Créer du genre en France : un défi d’écriture
Thierry Poiraud ne s’en cache pas : les fictions de genre – Science fiction, fantastique, action – restent difficiles à défendre en France. Son conseil aux jeunes auteurs :
- ancrer le récit dans un réel identifiable,
- injecter le fantastique progressivement,
- écrire une intrigue plus solide qu’un polar classique,
- ne jamais croire qu’un effet visuel peut compenser un récit fragile.
Selon lui, l’écriture demeure le seul véritable levier pour convaincre un producteur ou une chaîne.
Face aux étudiants ARTFX : admiration et avertissement
Après avoir vu les projets de fin d’études, Thierry Poiraud se dit impressionné par la maîtrise visuelle et la créativité. Mais il pointe un point sensible : le jeu d’acteur et les dialogues. Deux aspects difficiles, exigeants, souvent sous-estimés – mais absolument essentiels. Un plan peut être parfait visuellement ; sans intention de jeu, il perd son humanité.
Inventer un monde ne se fait jamais seul
Qu’il évoque la préproduction, les VFX, l’écriture ou la direction artistique, Thierry Poiraud martèle le même message : le cinéma est un travail d’équipe. Un univers ne se crée pas par un individu isolé, mais par l’addition des regards, des compétences, des sensibilités. Pour les étudiants d’ARTFX, c’est un rappel fondamental : derrière chaque plan, chaque effet, chaque scène, il y a une collaboration. C’est elle, plus que la technique, qui donne vie aux mondes que l’on invente.
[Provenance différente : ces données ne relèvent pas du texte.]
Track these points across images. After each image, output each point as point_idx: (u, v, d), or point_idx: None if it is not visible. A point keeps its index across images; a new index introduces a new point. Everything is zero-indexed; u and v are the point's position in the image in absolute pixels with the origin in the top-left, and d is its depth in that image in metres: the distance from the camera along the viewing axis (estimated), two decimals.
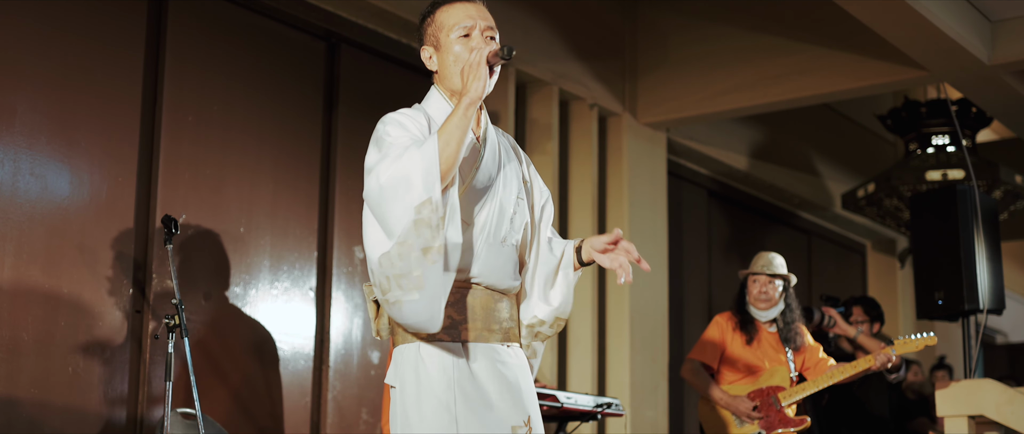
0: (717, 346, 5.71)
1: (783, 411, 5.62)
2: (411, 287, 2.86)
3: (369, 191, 2.94)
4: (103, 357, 4.99)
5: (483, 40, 3.07)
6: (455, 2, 3.10)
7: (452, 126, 2.90)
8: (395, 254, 2.87)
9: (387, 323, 3.08)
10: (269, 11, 5.85)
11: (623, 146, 7.52)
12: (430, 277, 2.86)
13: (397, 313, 2.91)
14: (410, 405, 2.95)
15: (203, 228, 5.43)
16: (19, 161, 4.81)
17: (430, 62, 3.15)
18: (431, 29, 3.12)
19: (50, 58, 4.95)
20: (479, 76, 2.94)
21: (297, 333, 5.81)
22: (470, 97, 2.93)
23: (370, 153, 3.01)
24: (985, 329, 6.28)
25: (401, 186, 2.86)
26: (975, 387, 5.75)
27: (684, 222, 8.57)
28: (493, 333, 3.06)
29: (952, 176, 8.50)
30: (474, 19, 3.08)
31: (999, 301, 6.20)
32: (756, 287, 5.75)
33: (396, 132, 3.00)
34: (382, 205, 2.90)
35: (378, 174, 2.91)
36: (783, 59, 7.25)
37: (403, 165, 2.87)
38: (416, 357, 2.98)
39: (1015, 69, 6.78)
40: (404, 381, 2.98)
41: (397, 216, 2.87)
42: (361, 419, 6.03)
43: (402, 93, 6.50)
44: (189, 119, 5.44)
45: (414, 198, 2.85)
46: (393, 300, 2.89)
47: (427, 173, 2.85)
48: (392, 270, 2.87)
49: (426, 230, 2.85)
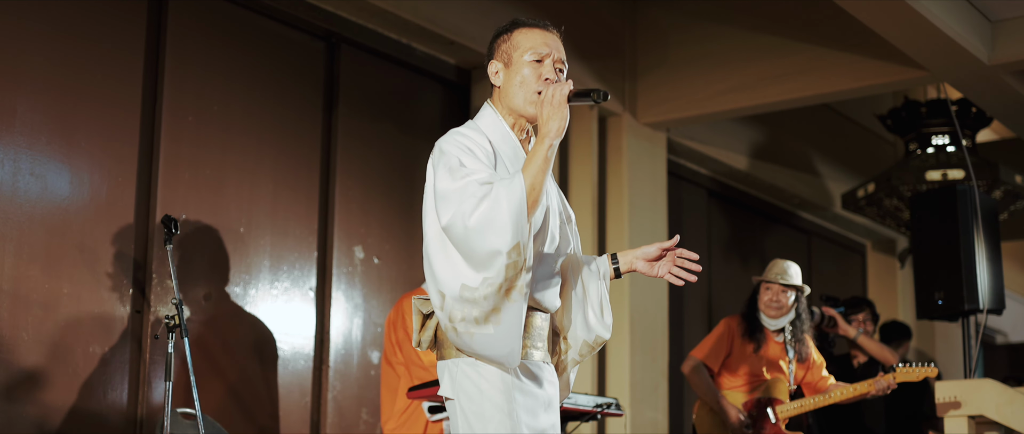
0: (721, 349, 5.70)
1: (778, 424, 5.60)
2: (487, 322, 2.95)
3: (454, 228, 2.97)
4: (103, 357, 4.99)
5: (553, 71, 3.16)
6: (536, 28, 3.20)
7: (536, 167, 2.98)
8: (480, 291, 2.94)
9: (431, 336, 3.14)
10: (269, 11, 5.85)
11: (623, 146, 7.52)
12: (509, 313, 2.95)
13: (467, 342, 2.99)
14: (470, 411, 3.04)
15: (203, 228, 5.43)
16: (19, 161, 4.81)
17: (495, 77, 3.22)
18: (505, 46, 3.20)
19: (50, 58, 4.95)
20: (561, 116, 3.02)
21: (297, 333, 5.81)
22: (552, 138, 3.00)
23: (442, 178, 3.04)
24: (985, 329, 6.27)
25: (491, 229, 2.93)
26: (975, 387, 5.74)
27: (684, 222, 8.57)
28: (538, 350, 3.17)
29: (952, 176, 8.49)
30: (550, 48, 3.17)
31: (999, 301, 6.20)
32: (768, 295, 5.69)
33: (470, 161, 3.05)
34: (469, 243, 2.95)
35: (462, 216, 2.95)
36: (783, 59, 7.25)
37: (493, 208, 2.93)
38: (473, 368, 3.05)
39: (1015, 69, 6.77)
40: (462, 390, 3.06)
41: (486, 256, 2.93)
42: (361, 419, 6.03)
43: (402, 93, 6.51)
44: (189, 119, 5.44)
45: (505, 243, 2.92)
46: (464, 330, 2.96)
47: (518, 218, 2.93)
48: (473, 303, 2.95)
49: (512, 271, 2.93)
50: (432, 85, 6.70)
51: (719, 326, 5.78)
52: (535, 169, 2.97)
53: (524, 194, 2.93)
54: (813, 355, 5.77)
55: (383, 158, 6.33)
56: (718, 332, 5.74)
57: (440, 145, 3.11)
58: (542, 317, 3.19)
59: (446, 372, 3.11)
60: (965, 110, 8.59)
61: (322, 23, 6.05)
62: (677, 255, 3.25)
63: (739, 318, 5.77)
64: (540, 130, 3.03)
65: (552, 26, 3.24)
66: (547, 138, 3.00)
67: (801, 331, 5.70)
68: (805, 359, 5.72)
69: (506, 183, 2.96)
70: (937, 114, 8.77)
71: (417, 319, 3.15)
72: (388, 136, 6.36)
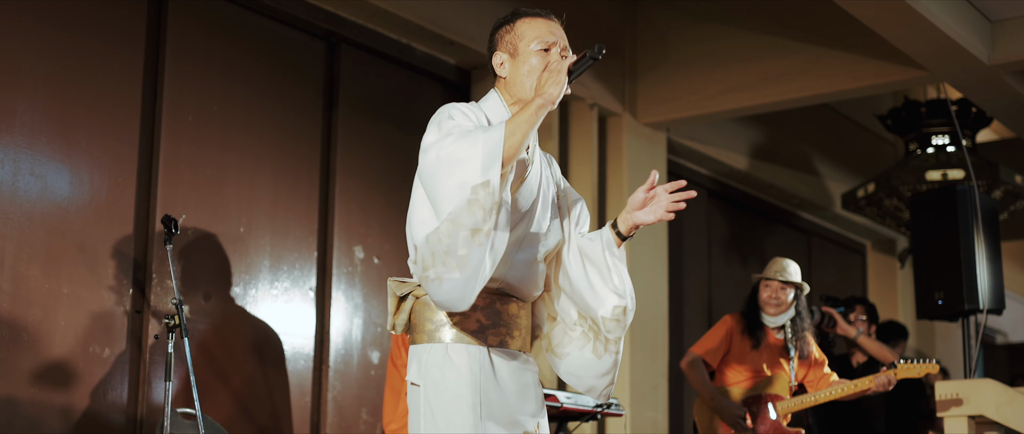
0: (721, 346, 5.71)
1: (779, 420, 5.61)
2: (454, 266, 2.88)
3: (424, 166, 2.94)
4: (103, 357, 4.99)
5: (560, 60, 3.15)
6: (538, 17, 3.20)
7: (521, 120, 2.93)
8: (444, 231, 2.88)
9: (406, 319, 3.12)
10: (269, 11, 5.85)
11: (623, 146, 7.52)
12: (473, 258, 2.87)
13: (435, 290, 2.92)
14: (435, 403, 3.00)
15: (203, 228, 5.43)
16: (19, 161, 4.81)
17: (500, 68, 3.21)
18: (509, 37, 3.20)
19: (50, 58, 4.95)
20: (559, 82, 2.99)
21: (297, 333, 5.81)
22: (545, 99, 2.97)
23: (428, 134, 3.01)
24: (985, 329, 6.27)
25: (459, 164, 2.88)
26: (975, 387, 5.74)
27: (684, 222, 8.57)
28: (514, 339, 3.14)
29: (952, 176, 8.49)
30: (555, 37, 3.17)
31: (999, 301, 6.20)
32: (767, 292, 5.71)
33: (459, 118, 3.03)
34: (436, 178, 2.90)
35: (437, 149, 2.92)
36: (783, 59, 7.25)
37: (465, 145, 2.89)
38: (443, 357, 3.03)
39: (1015, 69, 6.77)
40: (430, 379, 3.03)
41: (450, 193, 2.88)
42: (361, 419, 6.03)
43: (402, 93, 6.51)
44: (189, 119, 5.44)
45: (471, 177, 2.86)
46: (433, 276, 2.90)
47: (488, 156, 2.86)
48: (438, 247, 2.89)
49: (479, 211, 2.85)
50: (432, 85, 6.70)
51: (719, 323, 5.80)
52: (519, 120, 2.93)
53: (502, 140, 2.87)
54: (815, 353, 5.78)
55: (383, 158, 6.33)
56: (718, 329, 5.76)
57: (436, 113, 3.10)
58: (519, 305, 3.16)
59: (415, 358, 3.08)
60: (965, 110, 8.59)
61: (322, 23, 6.05)
62: (665, 191, 3.16)
63: (739, 316, 5.79)
64: (536, 92, 3.00)
65: (553, 14, 3.24)
66: (540, 98, 2.96)
67: (801, 329, 5.72)
68: (806, 357, 5.74)
69: (486, 129, 2.94)
70: (937, 114, 8.77)
71: (392, 301, 3.12)
72: (388, 136, 6.36)
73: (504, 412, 3.06)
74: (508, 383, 3.09)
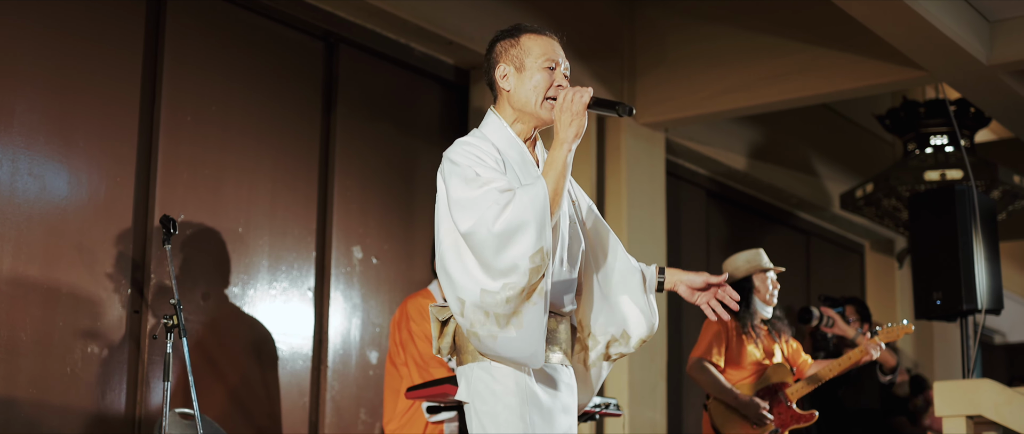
0: (719, 343, 5.71)
1: (792, 407, 5.64)
2: (508, 325, 2.98)
3: (476, 235, 2.99)
4: (101, 357, 4.99)
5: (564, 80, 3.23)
6: (543, 35, 3.27)
7: (557, 174, 3.03)
8: (501, 295, 2.97)
9: (450, 342, 3.18)
10: (268, 11, 5.85)
11: (621, 146, 7.52)
12: (530, 315, 2.99)
13: (491, 347, 3.02)
14: (487, 420, 3.08)
15: (201, 228, 5.43)
16: (17, 161, 4.80)
17: (504, 81, 3.25)
18: (514, 51, 3.24)
19: (49, 58, 4.94)
20: (580, 122, 3.07)
21: (295, 333, 5.81)
22: (570, 142, 3.06)
23: (457, 187, 3.07)
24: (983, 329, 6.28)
25: (518, 234, 2.96)
26: (973, 387, 5.74)
27: (682, 222, 8.57)
28: (554, 354, 3.21)
29: (950, 176, 8.49)
30: (559, 57, 3.24)
31: (997, 301, 6.20)
32: (770, 284, 5.74)
33: (485, 171, 3.08)
34: (494, 249, 2.97)
35: (487, 221, 2.98)
36: (782, 59, 7.24)
37: (518, 214, 2.97)
38: (488, 375, 3.09)
39: (1014, 69, 6.77)
40: (477, 395, 3.11)
41: (511, 261, 2.96)
42: (359, 419, 6.02)
43: (401, 93, 6.50)
44: (187, 119, 5.44)
45: (529, 247, 2.95)
46: (486, 334, 3.00)
47: (542, 224, 2.96)
48: (494, 308, 2.98)
49: (535, 276, 2.97)
50: (431, 85, 6.70)
51: (707, 324, 5.79)
52: (555, 174, 3.03)
53: (548, 200, 2.97)
54: (792, 339, 5.88)
55: (382, 158, 6.33)
56: (712, 328, 5.74)
57: (449, 156, 3.14)
58: (557, 320, 3.22)
59: (463, 377, 3.16)
60: (963, 110, 8.59)
61: (321, 23, 6.05)
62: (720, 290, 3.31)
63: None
64: (558, 135, 3.07)
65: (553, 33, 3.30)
66: (565, 143, 3.05)
67: (781, 316, 5.84)
68: (788, 341, 5.84)
69: (529, 189, 3.00)
70: (935, 114, 8.77)
71: (435, 327, 3.19)
72: (387, 136, 6.36)
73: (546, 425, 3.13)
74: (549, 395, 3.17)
Thierry Poiraud est un réalisateur et scénariste français reconnu pour son univers visuel singulier, mêlant fiction, fantastique et maîtrise des effets spéciaux. Passé par le clip, la publicité, le documentaire et la série, il s’illustre aujourd’hui avec Les Sentinelles, dernière création pour laquelle il signe à la fois la réalisation et la direction artistique. Après Atomik Circus, Zone Blanche ou encore Infiniti, il continue d’explorer des mondes narratifs ambitieux où l’image et la mise en scène forment un langage à part entière.